Mohamed lives his life in so much fear that he stays awake every night and only sleeps during the day. He has also refused to take his children to school. “There could be cameras in those Duksis (muslim class) where people can watch them. I live my life in fear, I know the people are now looking for me, trying to find where I am. I chew miraa (khat) every time to stay alert, lest the find me asleep. My neighbours don’t like me and neither do I them,” Mohamed says. Hawa smirks.
“I am worried about the children; they are just hanging around doing nothing all day. I can’t take them because he will fight me,” Hawa says. “I’d like to take them to school but he doesn’t want that.”
But Mohamed wasn’t always like this, his sister says. “He was okay before, but since he came back from Somalia, he is like a different person all together,” Hawa says. “Whatever happened to him in Somalia broke him. He is gone. He has lost his mind.”
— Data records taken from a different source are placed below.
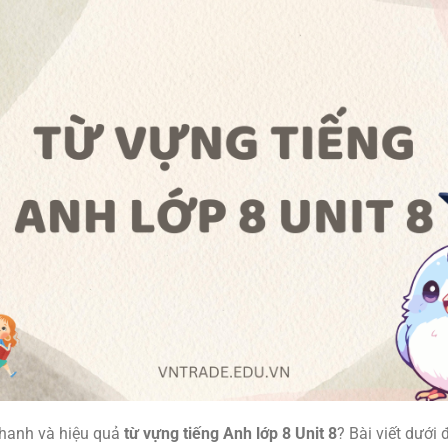
nhanh và hiệu quả
từ vựng tiếng Anh lớp 8 Unit 8
? Bài viết dưới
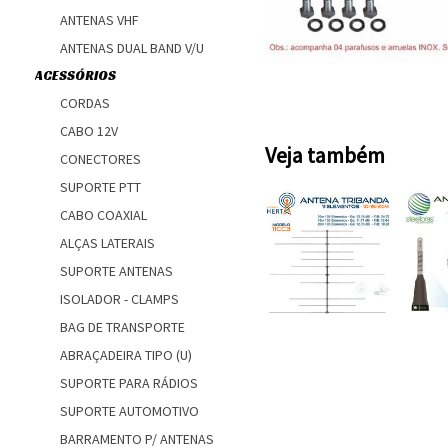
ANTENAS VHF
ANTENAS DUAL BAND V/U
ACESSÓRIOS
CORDAS
CABO 12V
Veja também
CONECTORES
SUPORTE PTT
CABO COAXIAL
ALÇAS LATERAIS
SUPORTE ANTENAS
ISOLADOR - CLAMPS
BAG DE TRANSPORTE
ABRAÇADEIRA TIPO (U)
SUPORTE PARA RÁDIOS
SUPORTE AUTOMOTIVO
BARRAMENTO P/ ANTENAS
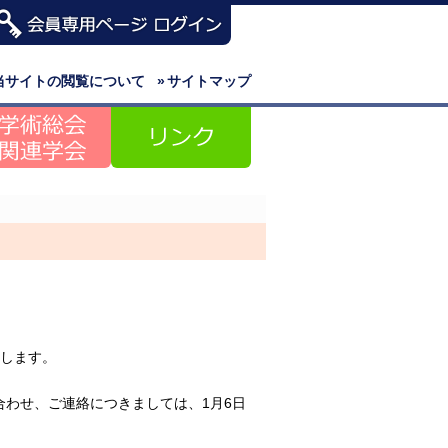
当サイトの閲覧について
»
サイトマップ
。
たします。
わせ、ご連絡につきましては、1月6日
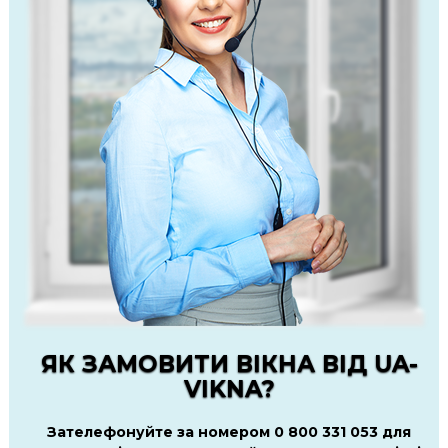
ЯК ЗАМОВИТИ ВІКНА ВІД UA-
VIKNA?
Зателефонуйте за номером 0 800 331 053 для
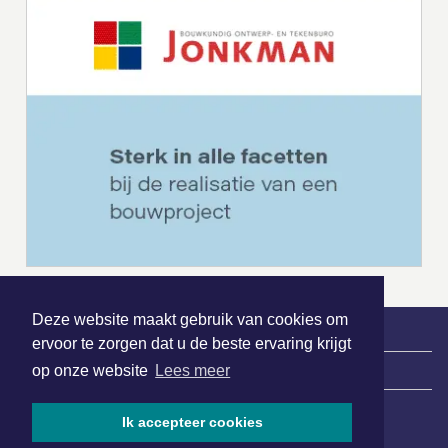
Deze website maakt gebruik van cookies om
ervoor te zorgen dat u de beste ervaring krijgt
|
Nieuws | Sport | Evenementen
op onze website
Lees meer
Ik accepteer cookies
Hoofdvestiging:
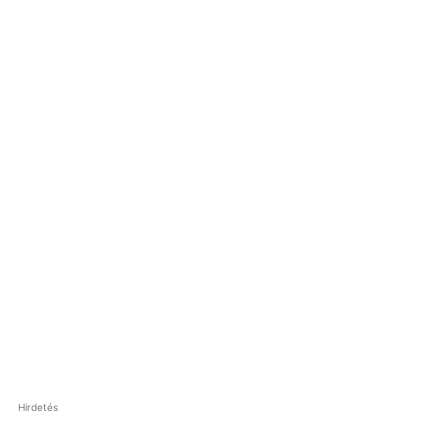
Hirdetés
“My brain is fried, I know, but I am not mad. I can perceive situations instantly and react,” eyes wide open, the innocence in Mohamed’s voice as he says this is almost comical.
Hawa says that since Mohamed came, he hasn’t been able to access any services from UNHCR. “His [ration] card was deactivated, they can only access water and healthcare services in the camp,” she says.
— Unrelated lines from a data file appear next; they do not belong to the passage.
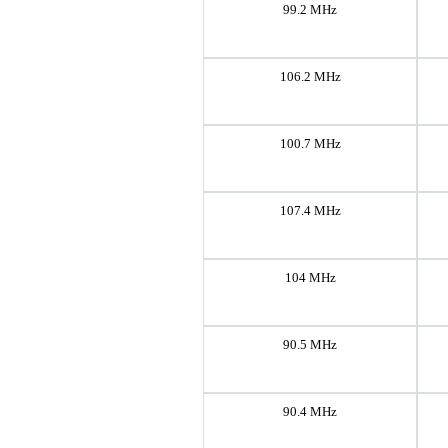
99.2 MHz
106.2 MHz
100.7 MHz
107.4 MHz
104 MHz
90.5 MHz
90.4 MHz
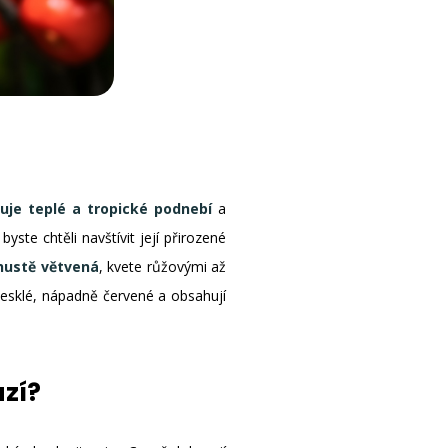
buje teplé a tropické podnebí
a
ste chtěli navštívit její přirozené
 hustě větvená
, kvete růžovými až
 lesklé, nápadně červené a obsahují
ází?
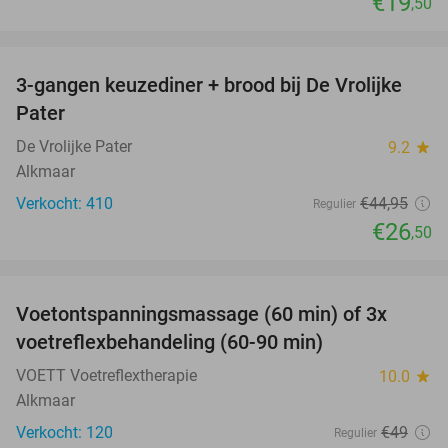
€19
,50
favorite_border
3-gangen keuzediner + brood bij De Vrolijke
41%
Pater
De Vrolijke Pater
9.2
star
Alkmaar
Verkocht: 410
€44
,95
Regulier
€26
,50
favorite_border
Voetontspanningsmassage (60 min) of 3x
45%
SOLD
voetreflexbehandeling (60-90 min)
OUT
VOETT Voetreflextherapie
10.0
star
Alkmaar
Verkocht: 120
€49
Regulier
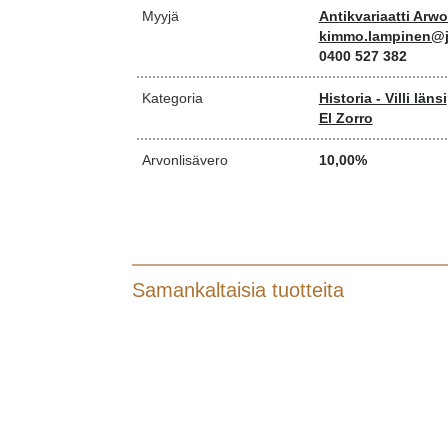
Myyjä
Antikvariaatti Arw
kimmo.lampinen@j
0400 527 382
Kategoria
Historia - Villi länsi
El Zorro
Arvonlisävero
10,00%
Samankaltaisia tuotteita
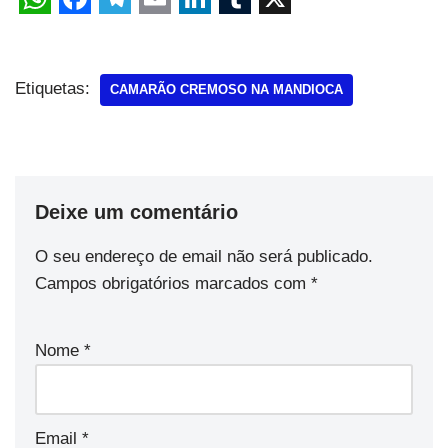
Etiquetas:
CAMARÃO CREMOSO NA MANDIOCA
Deixe um comentário
O seu endereço de email não será publicado.
Campos obrigatórios marcados com
*
Nome
*
Email
*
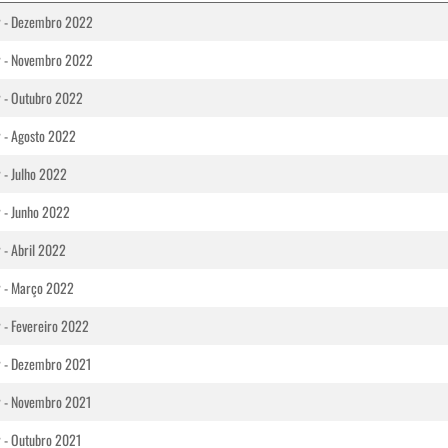
r - Dezembro 2022
r - Novembro 2022
r - Outubro 2022
r - Agosto 2022
 - Julho 2022
r - Junho 2022
 - Abril 2022
r - Março 2022
 - Fevereiro 2022
r - Dezembro 2021
r - Novembro 2021
r - Outubro 2021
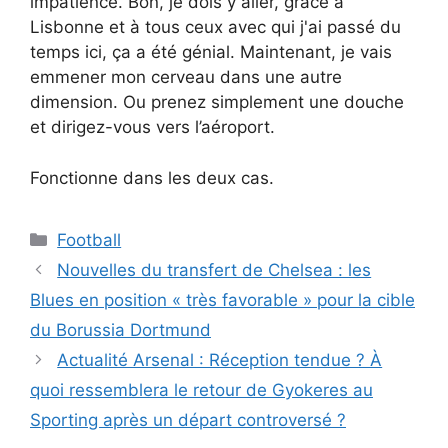
impatience. Bon, je dois y aller, grâce à
Lisbonne et à tous ceux avec qui j'ai passé du
temps ici, ça a été génial. Maintenant, je vais
emmener mon cerveau dans une autre
dimension. Ou prenez simplement une douche
et dirigez-vous vers l’aéroport.
Fonctionne dans les deux cas.
Catégories
Football
Nouvelles du transfert de Chelsea : les
Blues en position « très favorable » pour la cible
du Borussia Dortmund
Actualité Arsenal : Réception tendue ? À
quoi ressemblera le retour de Gyokeres au
Sporting après un départ controversé ?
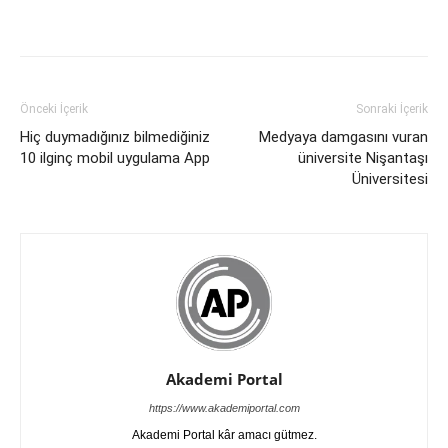
Önceki İçerik
Sonraki İçerik
Hiç duymadığınız bilmediğiniz
Medyaya damgasını vuran
10 ilginç mobil uygulama App
üniversite Nişantaşı
Üniversitesi
Akademi Portal
https://www.akademiportal.com
Akademi Portal kâr amacı gütmez.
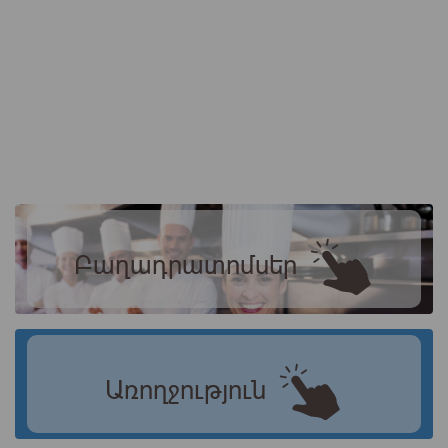
Բաղադրատոմսեր
Առողջություն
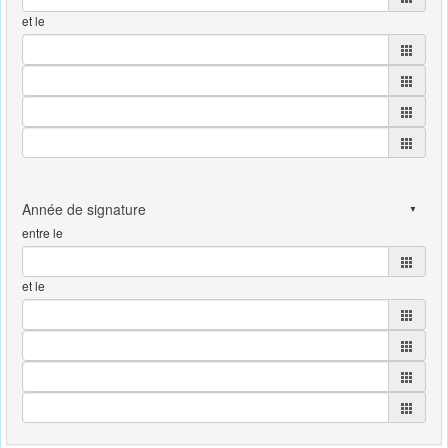
et le
entre le
et le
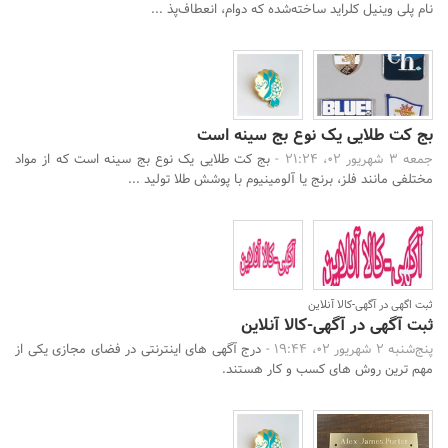
نام پلی وینیل کلراید ساخته‌شده که دوام، انعطاف‌پذ ...
بج کت طلایی یک نوع بج سینه است
جمعه 3 شهریور 02، 21:24 -
بج کت طلایی یک نوع بج سینه است که از مواد
مختلفی مانند فلز، برنج یا آلومینیوم با پوشش طلا تولید ...
ثبت اگهی در آگهی-کالا آنلاین
ثبت آگهی در آگهی-کالا آنلاین
پنج‌شنبه 2 شهریور 02، 19:44 -
درج آگهی های اینترنتی در فضای مجازی یکی از
مهم ترین روش های کسب و کار هستند.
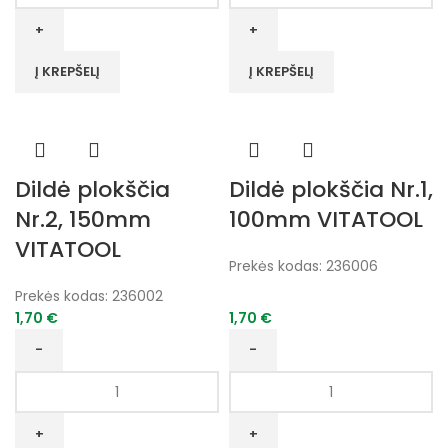
Sodininko
Dildė
pjūklas
plokščia
HK420,
Nr.1,
Į KREPŠELĮ
Į KREPŠELĮ
240mm
150mm
VITATOOL
VITATOOL
Dildė plokščia
Dildė plokščia Nr.1,
Nr.2, 150mm
100mm VITATOOL
VITATOOL
Prekės kodas:
236006
Prekės kodas:
236002
1,70
€
1,70
€
produkto
produkto
kiekis:
kiekis:
Dildė
Dildė
plokščia
plokščia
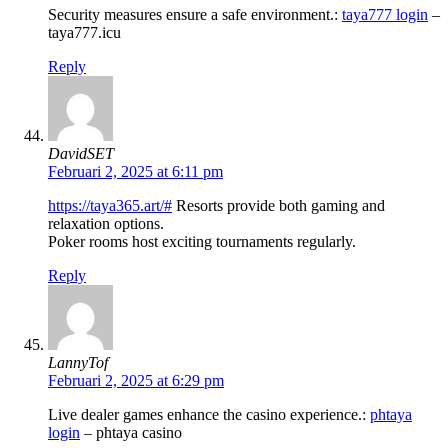
Security measures ensure a safe environment.:
taya777 login
–
taya777.icu
Reply
DavidSET
Februari 2, 2025 at 6:11 pm
https://taya365.art/#
Resorts provide both gaming and
relaxation options.
Poker rooms host exciting tournaments regularly.
Reply
LannyTof
Februari 2, 2025 at 6:29 pm
Live dealer games enhance the casino experience.:
phtaya
login
– phtaya casino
“We only heard on the radio that there were plans to close the camp. I don’t know about him, but myself I can’t go back there unless they force me to,” Hawa says.
“Who?” Mohamed interjects, “there’s no way I am stepping a foot back into Somalia.”
Hawa continues: “If they decide for us to stay in peace here like we have, it would be good also for our children to grow. I am happy to get resettled, even now I am just waiting for a flight to the UK as we are on the resettlement pipeline. If all else fails, I’d rather integrate locally than go back to Somalia.” Hawa was six when her parents fled Somalia in 1992. She has 10 children – all born in the camp.
“I feel safe in the camp, it’s quite peaceful here, though I hope my resettlement process is expedited,” she adds.
Hawa says she washes clothes for people in the camp to get some extra income to supplement the provisions she gets from the aid agencies in the camps. “I get health services from MSF and other support from UNHCR – I really appreciate your services, but I hope you get some help for him,” she says, pointing at Mohamed. “Even I can’t help him, yet he can’t help himself, I don’t know what to do.”
Mohamed lives with his wife and four children in the camp.